The other day, Doug and I were planning our normal routine, which is that I get home around 7pm, and he has dinner made or in progress. We eat at our kitchen table (very adult of us--no more eating in front of the TV) and then retire to the couch for an evening of TV and movies.
But on this particular day, I was reminded that a local domestic violence shelter, Peace at Home, was holding a "Dine Out for Peace" event. The shelter is not only a great source for people who are victims of domestic violence, but it is also a training site for students in the program. One of our faculty members supervises the cases, and the students spent about 20 hours a week working with the (primarily) women and children who go to the shelter.
The event involved a collaboration with area restaurants, where a percentage of all proceeds on the Dine Out for Peace night would go to the shelter. So, Doug and I scrapped our normal plan and headed out to eat...for Peace!
We ended up at Ellas Restaurant, the closest sit-down restaurant to my office. In fact, Ellas was the first place I ever ate in Fayetteville, because it is the restaurant in the Inn at Carnall Hall. When I first came to interview, I stayed at Carnall Hall, and it was my favorite hotel of my interview circuit. It was originally built as a residence hall for women, and was repurposed into an academic building for a couple of decades. In the late 90s it was slated for demolition, but someone decided to renovate it into a historic hotel and restaurant. It's a fabulous place to stay; the rooms are nice and comfortable, and the bar on the first floor is the regular "happy hour" location for the Psychology Department. It's right on campus, a less than five minute walk from our building, so it's incredibly convenient for job candidates, other visitors, and impromptu get-togethers.
Doug and I have been to Ellas for brunch a few times, and I've been there for lunch several times for department functions. I hear they have an Indian buffet on Tuesdays for lunch, but I haven't made it over there for that one yet. Neither of us had ever been there for dinner, so we thought this might be the night to try it.
Ellas gives me the same kind of vibe as The Walnut Room in downtown Chicago's State Street Macys. Not in look, as the Walnut Room is grand, with tall ceilings, dark wood paneling, and huge windows that look out over the Loop, whereas Ellas is one room, cozily decorated in shades of gold, with big overstuffed chairs. The Walnut Room is always full of tourists, and Ellas is typically full of academics and academic administrators in suits. But both of them have nice tablecloths, classical music playing softly in the background, and impeccable service, and I feel like I'm in an oasis away from the bustle of the modern world. Both are places to relax, to linger, to savor, and I do feel pretty peaceful in both of them. [Side note: I'm not starting a competition here, because both restaurants are superior in different ways, but the Walnut Room has one of the most amazing desserts I've ever had--a Frango Mint cheesecake, made from the famous Marshall Field's frango mints. Seriously amazing.]

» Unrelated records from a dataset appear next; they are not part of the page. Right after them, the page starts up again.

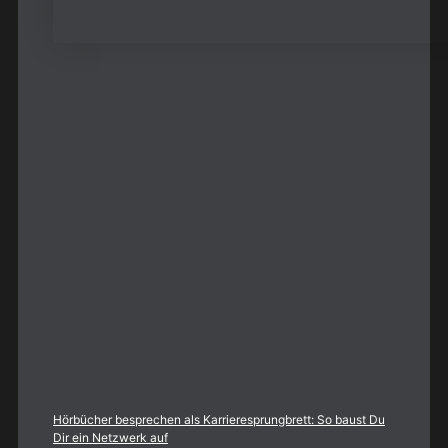
Hörbücher besprechen als Karrieresprungbrett: So baust Du
Dir ein Netzwerk auf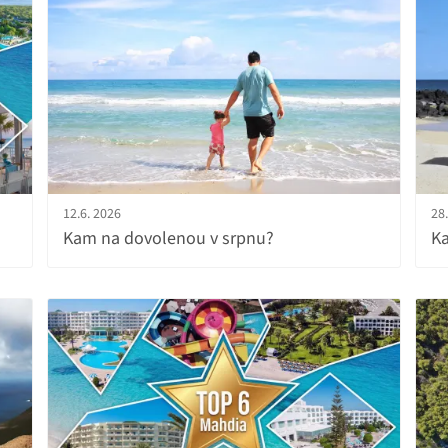
12.6. 2026
28
Kam na dovolenou v srpnu?
Ka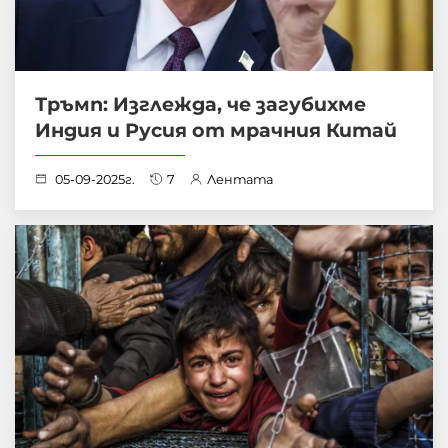
Тръмп: Изглежда, че загубихме
Индия и Русия от мрачния Китай
05-09-2025г.
7
Лентата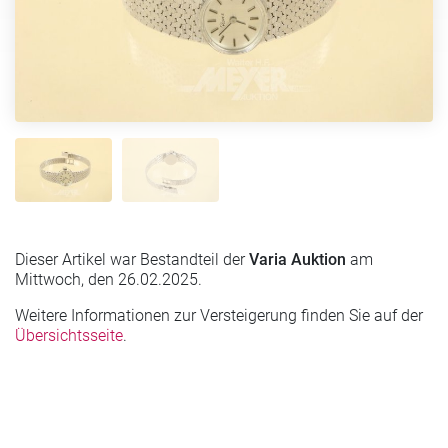
Dieser Artikel war Bestandteil der
Varia Auktion
am
Mittwoch, den 26.02.2025.
Weitere Informationen zur Versteigerung finden Sie auf der
Übersichtsseite
.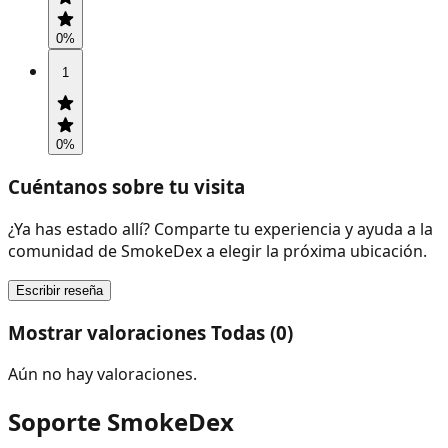
0
%
1
0
%
Cuéntanos sobre tu visita
¿Ya has estado allí? Comparte tu experiencia y ayuda a la
comunidad de SmokeDex a elegir la próxima ubicación.
Escribir reseña
Mostrar valoraciones Todas (0)
Aún no hay valoraciones.
Soporte SmokeDex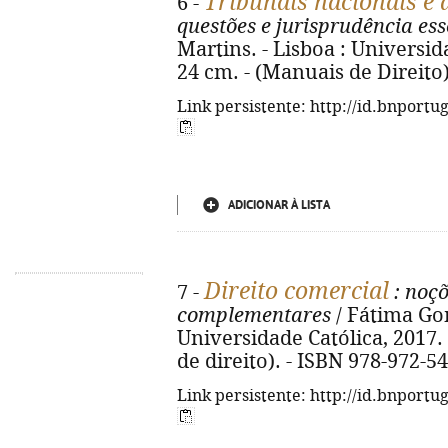
Tribunais nacionais e 
6 -
questões e jurisprudência ess
Martins. - Lisboa : Universidad
24 cm. - (Manuais de Direito
Link persistente: http://id.bnportu
ADICIONAR À LISTA
Direito comercial
7 -
: noçõ
complementares
/ Fátima Gom
Universidade Católica, 2017. -
de direito). - ISBN 978-972-5
Link persistente: http://id.bnportu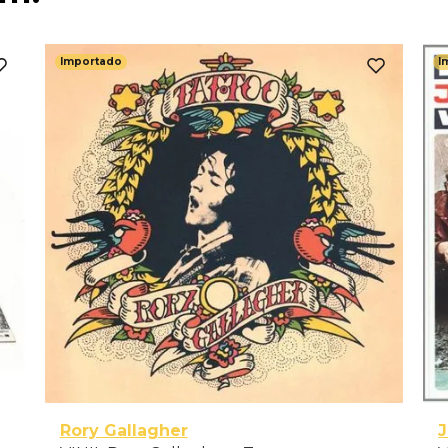
Importado
I
Rory Gallagher
J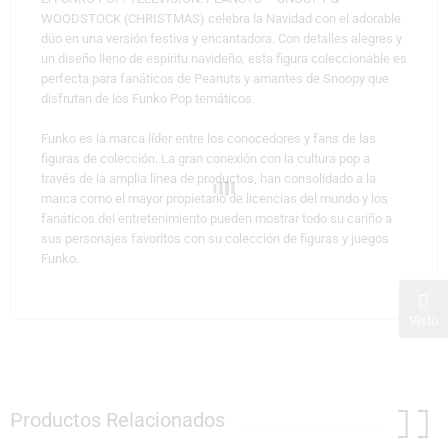
WOODSTOCK (CHRISTMAS) celebra la Navidad con el adorable
dúo en una versión festiva y encantadora. Con detalles alegres y
un diseño lleno de espíritu navideño, esta figura coleccionable es
perfecta para fanáticos de Peanuts y amantes de Snoopy que
disfrutan de los Funko Pop temáticos.
Funko es la marca líder entre los conocedores y fans de las
figuras de colección. La gran conexión con la cultura pop a
través de la amplia línea de productos, han consolidado a la
marca como el mayor propietario de licencias del mundo y los
fanáticos del entretenimiento pueden mostrar todo su cariño a
sus personajes favoritos con su colección de figuras y juegos
Funko.
Visto
Productos Relacionados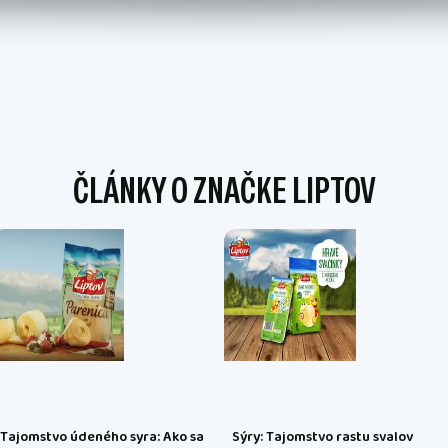
ČLÁNKY O ZNAČKE LIPTOV
Tajomstvo údeného syra: Ako sa
Sýry: Tajomstvo rastu svalov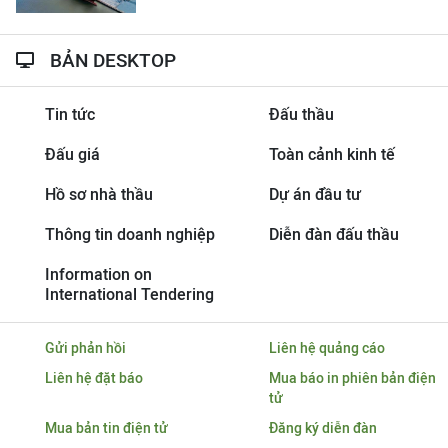
BẢN DESKTOP
Tin tức
Đấu thầu
Đấu giá
Toàn cảnh kinh tế
Hồ sơ nhà thầu
Dự án đầu tư
Thông tin doanh nghiệp
Diễn đàn đấu thầu
Information on
International Tendering
Gửi phản hồi
Liên hệ quảng cáo
Liên hệ đặt báo
Mua báo in phiên bản điện
tử
Mua bản tin điện tử
Đăng ký diễn đàn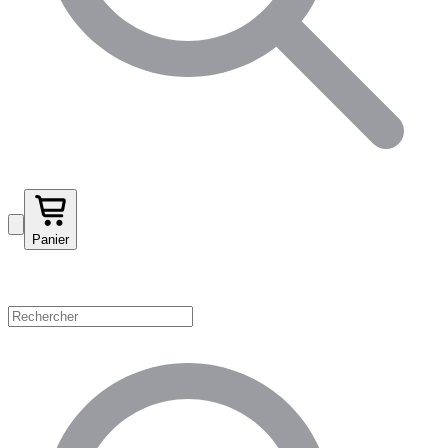
Panier
Magasinez par catégorie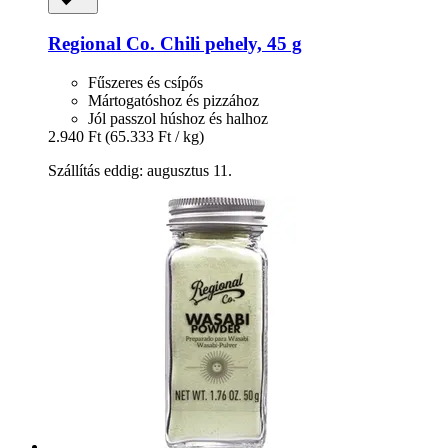
Regional Co.
Chili pehely, 45 g
Fűszeres és csípős
Mártogatóshoz és pizzához
Jól passzol húshoz és halhoz
2.940 Ft
(65.333 Ft / kg)
Szállítás eddig: augusztus 11.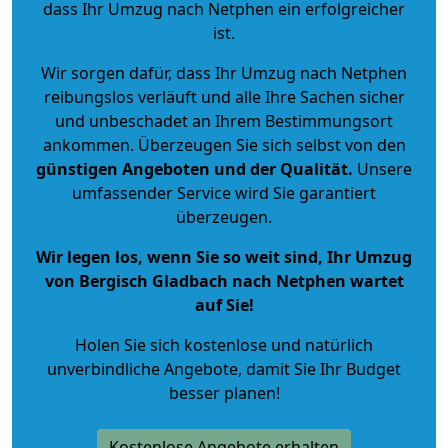
dass Ihr Umzug nach Netphen ein erfolgreicher
ist.
Wir sorgen dafür, dass Ihr Umzug nach Netphen
reibungslos verläuft und alle Ihre Sachen sicher
und unbeschadet an Ihrem Bestimmungsort
ankommen. Überzeugen Sie sich selbst von den
günstigen Angeboten und der Qualität
.
Unsere
umfassender Service wird Sie garantiert
überzeugen.
Wir legen los, wenn Sie so weit sind, Ihr Umzug
von Bergisch Gladbach nach Netphen wartet
auf Sie!
Holen Sie sich kostenlose und natürlich
unverbindliche Angebote
, damit Sie Ihr Budget
besser planen!
Kostenlose Angebote erhalten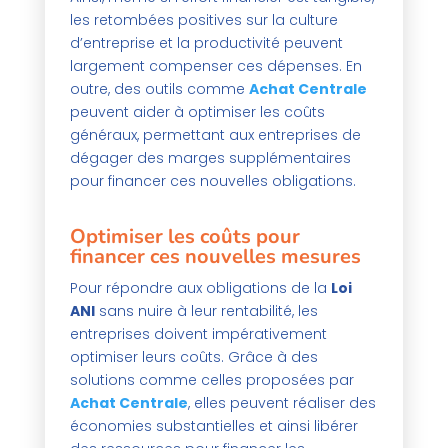
les retombées positives sur la culture
d’entreprise et la productivité peuvent
largement compenser ces dépenses. En
outre, des outils comme
Achat Centrale
peuvent aider à optimiser les coûts
généraux, permettant aux entreprises de
dégager des marges supplémentaires
pour financer ces nouvelles obligations.
Optimiser les coûts pour
financer ces nouvelles mesures
Pour répondre aux obligations de la
Loi
ANI
sans nuire à leur rentabilité, les
entreprises doivent impérativement
optimiser leurs coûts. Grâce à des
solutions comme celles proposées par
Achat Centrale
, elles peuvent réaliser des
économies substantielles et ainsi libérer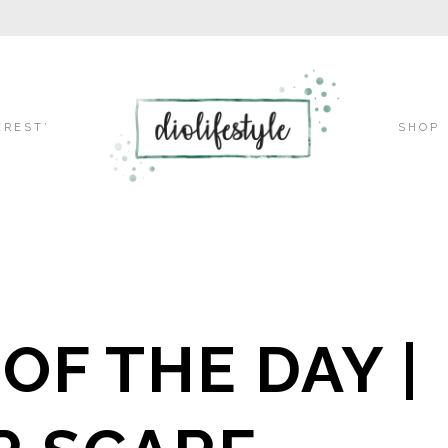
Skip
EREST’
SHOP
to
content
OF THE DAY |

We enjoyed a leisurely dinner and some crisp white wine. Doug had pork tenderloin served with whipped mashed potatos and asparagus, and I had a soy and ginger glazed salmon served over rice and "asian slaw" with broccolini on the side. I also got to eat Doug's asparagus, because he finds it disgusting and I find it delicious, so win-win on that one.
A former colleague, who retired last spring, was at the next table, so I was able to catch up with him briefly and feel as though I actually know people in this town. He recommended the bread pudding for dessert, so we tried the dried cherry and white chocolate bread pudding served with a berry frozen custard, and it was divine.
A nice break from the usual routine, for a nice cause. And I officially recommend the Inn at Carnall Hall to anyone coming to Fayetteville for lodging, spirits, and food.